Search code examples
c++openmp

OpenMP parallel calculating for loop indices


My parallel programming class has the program below demonstrating how to use the parallel construct in OpenMP to calculate array bounds for each thread to be use in a for loop.

#pragma omp parallel
{
  int id = omp_get_thread_num();
  int p = omp_get_num_threads();
  int start = (N * id) / p;
  int end = (N * (id + 1)) / p;
  if (id == p - 1) end = N;
  for (i = start; i < end; i++)
  {
    A[i] = x * B[i];
  }
}

My question is, is the if statement (id == p - 1) necessary? From my understanding, if id = p - 1, then end will already be N, thus the if statement is not necessary. I asked in my class's Q&A board, but wasn't able to get a proper answer that I understood. Assumptions are: N is the size of array, x is just an int, id is between 0 and p - 1.


Solution

  • You are right. Indeed, (N * ((p - 1) + 1)) / p is equivalent to (N * p) / p assuming p is strictly positive (which is the case since the number of OpenMP thread is guaranteed to be at least 1). (N * p) / p is equivalent to N assuming there is no overflow. Such condition is often useful when the integer division cause some truncation but this is not the case here (it would be the case with something like (N / p) * id).
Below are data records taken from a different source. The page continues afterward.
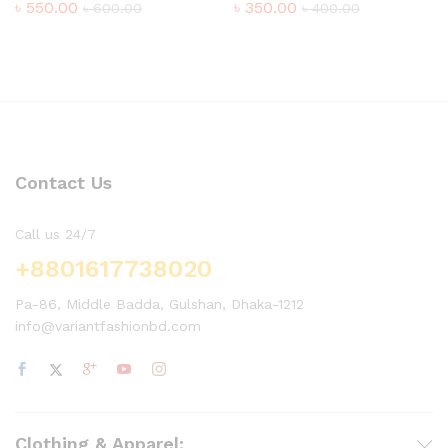
৳
550.00
৳
350.00
৳
600.00
৳
400.00
Contact Us
Call us 24/7
+8801617738020
Pa-86, Middle Badda, Gulshan, Dhaka-1212
info@variantfashionbd.com
Clothing & Apparel: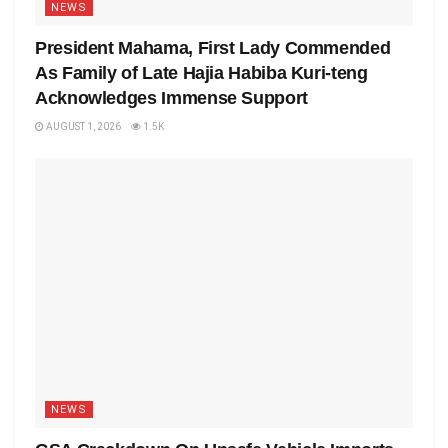
NEWS
President Mahama, First Lady Commended
As Family of Late Hajia Habiba Kuri-teng
Acknowledges Immense Support
AUGUST 1, 2026
1.5K
NEWS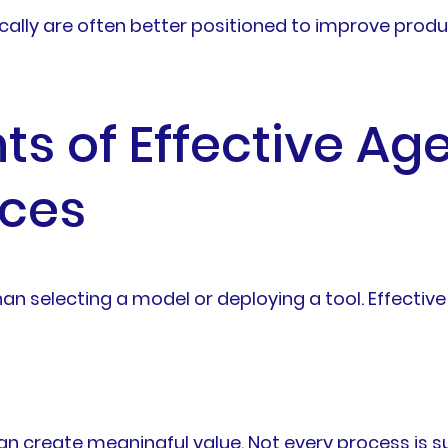
cally are often better positioned to improve prod
 of Effective Age
ices
an selecting a model or deploying a tool. Effective 
I can create meaningful value. Not every process is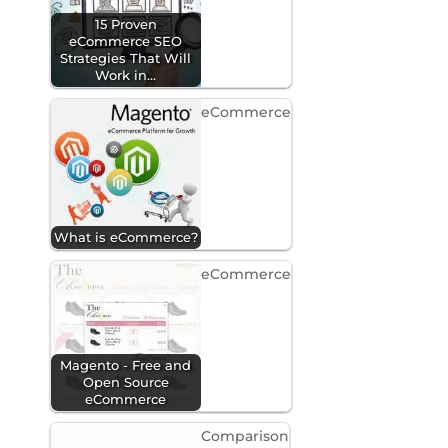
15 Proven
eCommerce SEO
Strategies That Will
Work in…
eCommerce
What is eCommerce?
eCommerce
Magento - Free and
Open Source
eCommerce
Comparison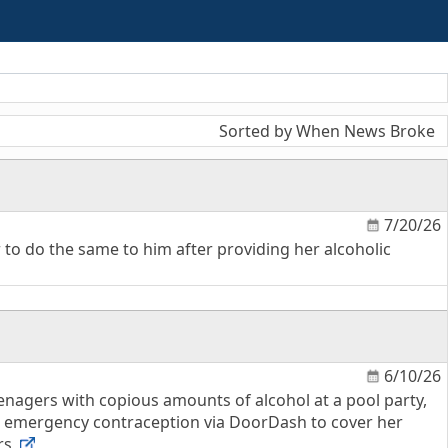
Sorted by When News Broke
7/20/26
 to do the same to him after providing her alcoholic
6/10/26
eenagers with copious amounts of alcohol at a pool party,
d emergency contraception via DoorDash to cover her
ors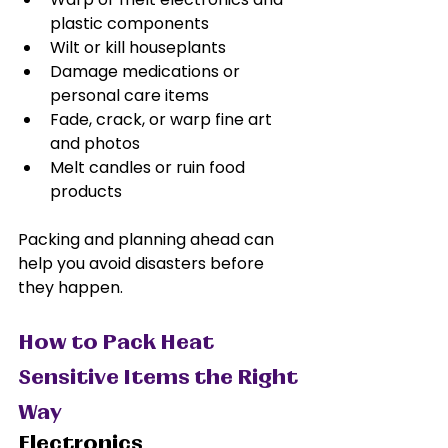
plastic components
Wilt or kill houseplants
Damage medications or 
personal care items
Fade, crack, or warp fine art 
and photos
Melt candles or ruin food 
products
Packing and planning ahead can 
help you avoid disasters before 
they happen.
How to Pack Heat 
Sensitive Items the Right 
Way
Electronics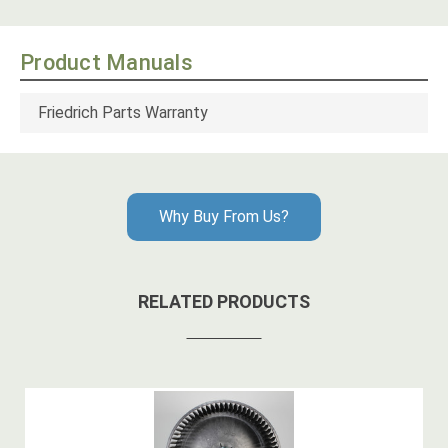
Product Manuals
Friedrich Parts Warranty
Why Buy From Us?
RELATED PRODUCTS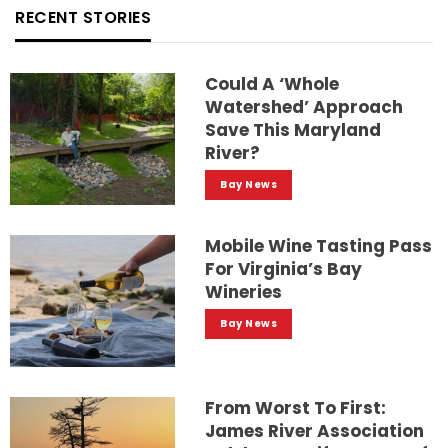
RECENT STORIES
Could A ‘whole
Watershed’ Approach
Save This Maryland
River?
Bay News
Mobile Wine Tasting Pass
For Virginia’s Bay
Wineries
Bay News
From Worst To First:
James River Association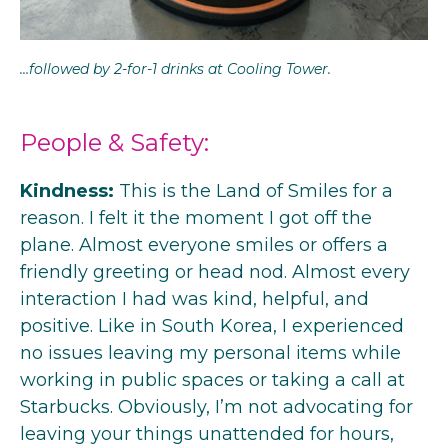
…followed by 2-for-1 drinks at Cooling Tower.
People & Safety:
Kindness:
This is the Land of Smiles for a
reason. I felt it the moment I got off the
plane. Almost everyone smiles or offers a
friendly greeting or head nod. Almost every
interaction I had was kind, helpful, and
positive. Like in South Korea, I experienced
no issues leaving my personal items while
working in public spaces or taking a call at
Starbucks. Obviously, I’m not advocating for
leaving your things unattended for hours,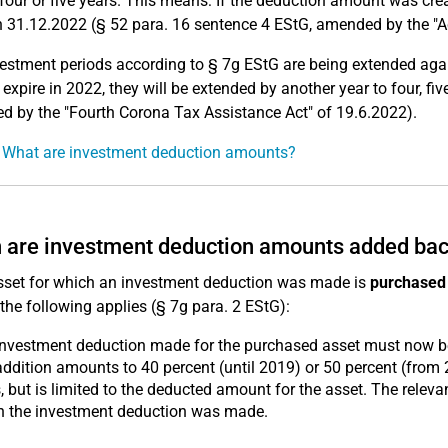
 four or five years. This means: If the deduction amount was cr
 31.12.2022 (§ 52 para. 16 sentence 4 EStG, amended by the "A
estment periods according to § 7g EStG are being extended again
 expire in 2022, they will be extended by another year to four, fiv
 by the "Fourth Corona Tax Assistance Act" of 19.6.2022).
 What are investment deduction amounts?
are investment deduction amounts added ba
asset for which an investment deduction was made is
purchased 
 the following applies (§ 7g para. 2 EStG):
investment deduction made for the purchased asset must now 
ddition amounts to 40 percent (until 2019) or 50 percent (from 
, but is limited to the deducted amount for the asset. The relev
h the investment deduction was made.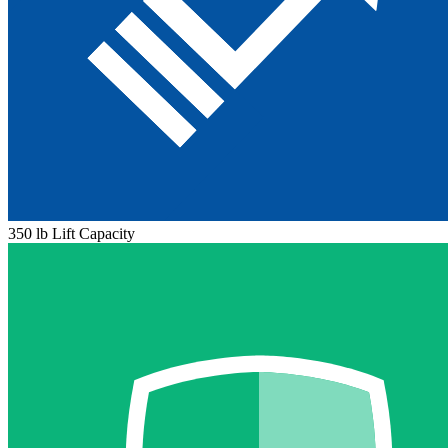
350 lb Lift Capacity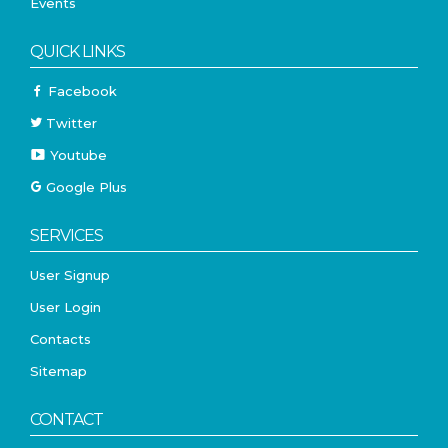
Events
QUICK LINKS
Facebook
Twitter
Youtube
Google Plus
SERVICES
User Signup
User Login
Contacts
Sitemap
CONTACT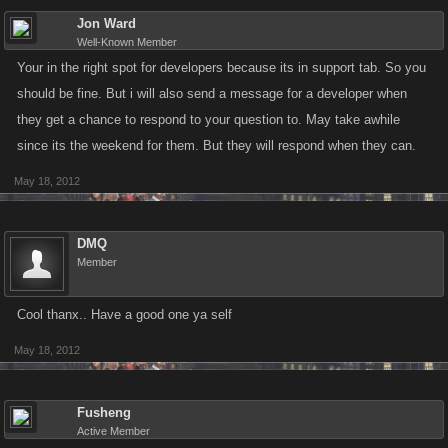
Jon Ward
Well-Known Member
Your in the right spot for developers because its in support tab. So you
should be fine. But i will also send a message for a developer when
they get a chance to respond to your question to. May take awhile
since its the weekend for them. But they will respond when they can.
May 18, 2012
DMQ
Member
Cool thanx.. Have a good one ya self
May 18, 2012
Fusheng
Active Member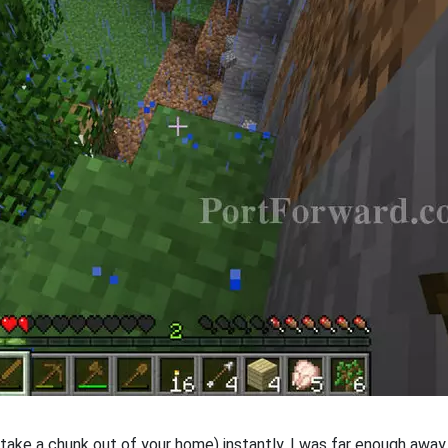
take a chunk out of your home) instantly. I was far enough away an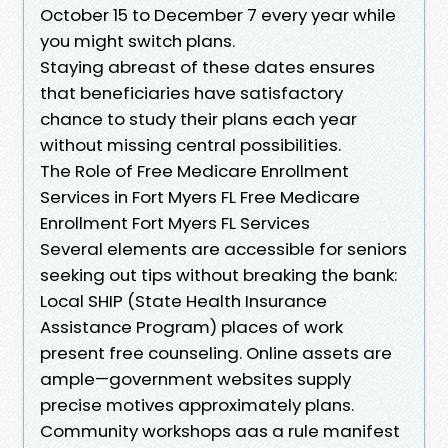
October 15 to December 7 every year while
you might switch plans.
Staying abreast of these dates ensures
that beneficiaries have satisfactory
chance to study their plans each year
without missing central possibilities.
The Role of Free Medicare Enrollment
Services in Fort Myers FL Free Medicare
Enrollment Fort Myers FL Services
Several elements are accessible for seniors
seeking out tips without breaking the bank:
Local SHIP (State Health Insurance
Assistance Program) places of work
present free counseling. Online assets are
ample—government websites supply
precise motives approximately plans.
Community workshops aas a rule manifest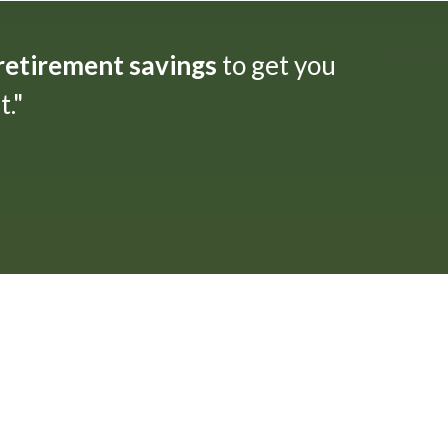
 retirement savings
to get you
."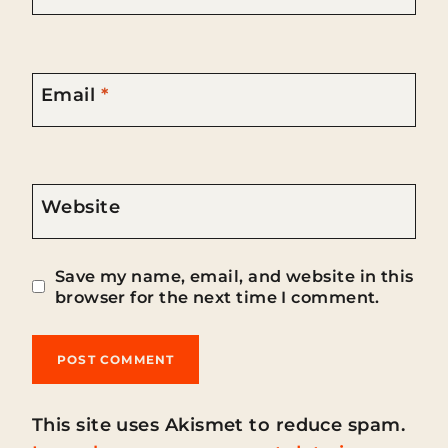
Email
*
Website
Save my name, email, and website in this
browser for the next time I comment.
This site uses Akismet to reduce spam.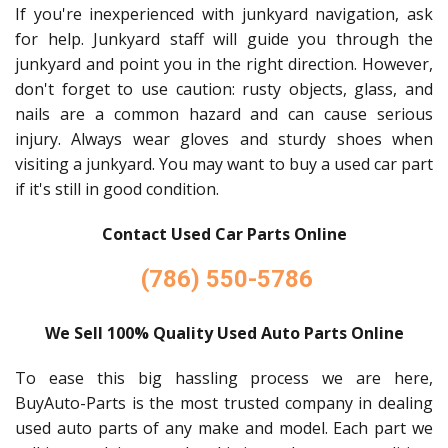
If you're inexperienced with junkyard navigation, ask
for help. Junkyard staff will guide you through the
junkyard and point you in the right direction. However,
don't forget to use caution: rusty objects, glass, and
nails are a common hazard and can cause serious
injury. Always wear gloves and sturdy shoes when
visiting a junkyard. You may want to buy a used car part
if it's still in good condition.
Contact Used Car Parts Online
(786) 550-5786
We Sell 100% Quality Used Auto Parts Online
To ease this big hassling process we are here,
BuyAuto-Parts is the most trusted company in dealing
used auto parts of any make and model. Each part we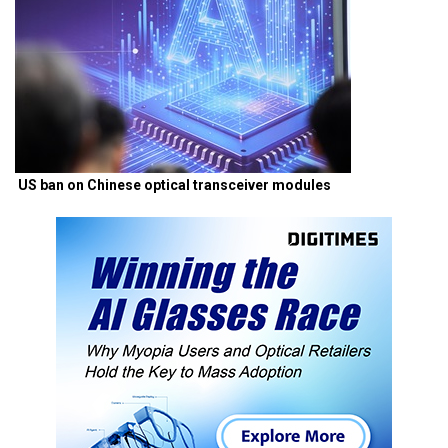
US ban on Chinese optical transceiver modules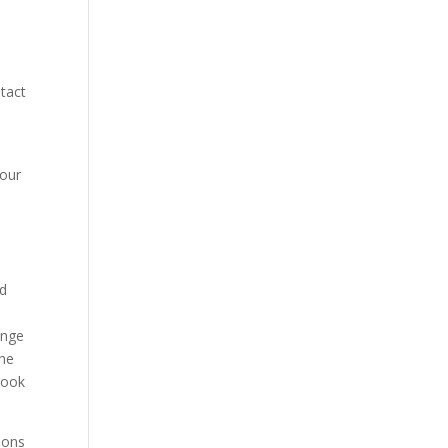
ntact
your
ed
inge
the
book
ions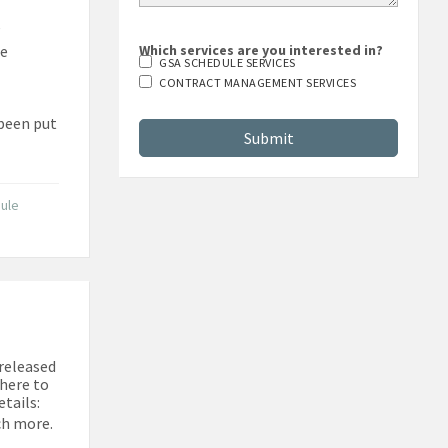
e
te
Which services are you interested in?
GSA SCHEDULE SERVICES
CONTRACT MANAGEMENT SERVICES
 been put
ule
 released
 here to
tails:
ch more.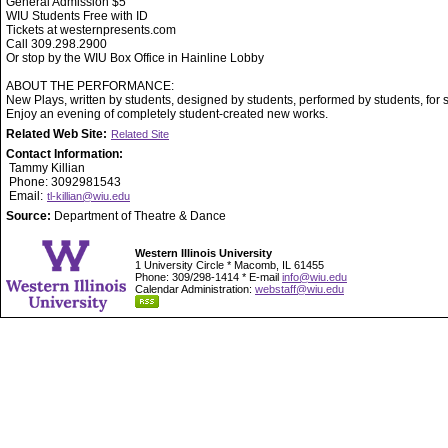
General Admission $5
WIU Students Free with ID
Tickets at westernpresents.com
Call 309.298.2900
Or stop by the WIU Box Office in Hainline Lobby
ABOUT THE PERFORMANCE:
New Plays, written by students, designed by students, performed by students, for 
Enjoy an evening of completely student-created new works.
Related Web Site:
Related Site
Contact Information:
Tammy Killian
Phone: 3092981543
Email:
tl-killian@wiu.edu
Source:
Department of Theatre & Dance
Western Illinois University
1 University Circle * Macomb, IL 61455
Phone: 309/298-1414 * E-mail
info@wiu.edu
Calendar Administration:
webstaff@wiu.edu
    Note that this code is not very safe for large N because sizeof(int) is often 4 and the multiplication is likely to cause overflows (resulting in an undefined behaviour). This is especially true on machines with many cores like on supercomputer nodes. It is better to use the size_t type which is usually an unsigned 64-bit type meant to be able to represent the size of any object (for example the size of an array).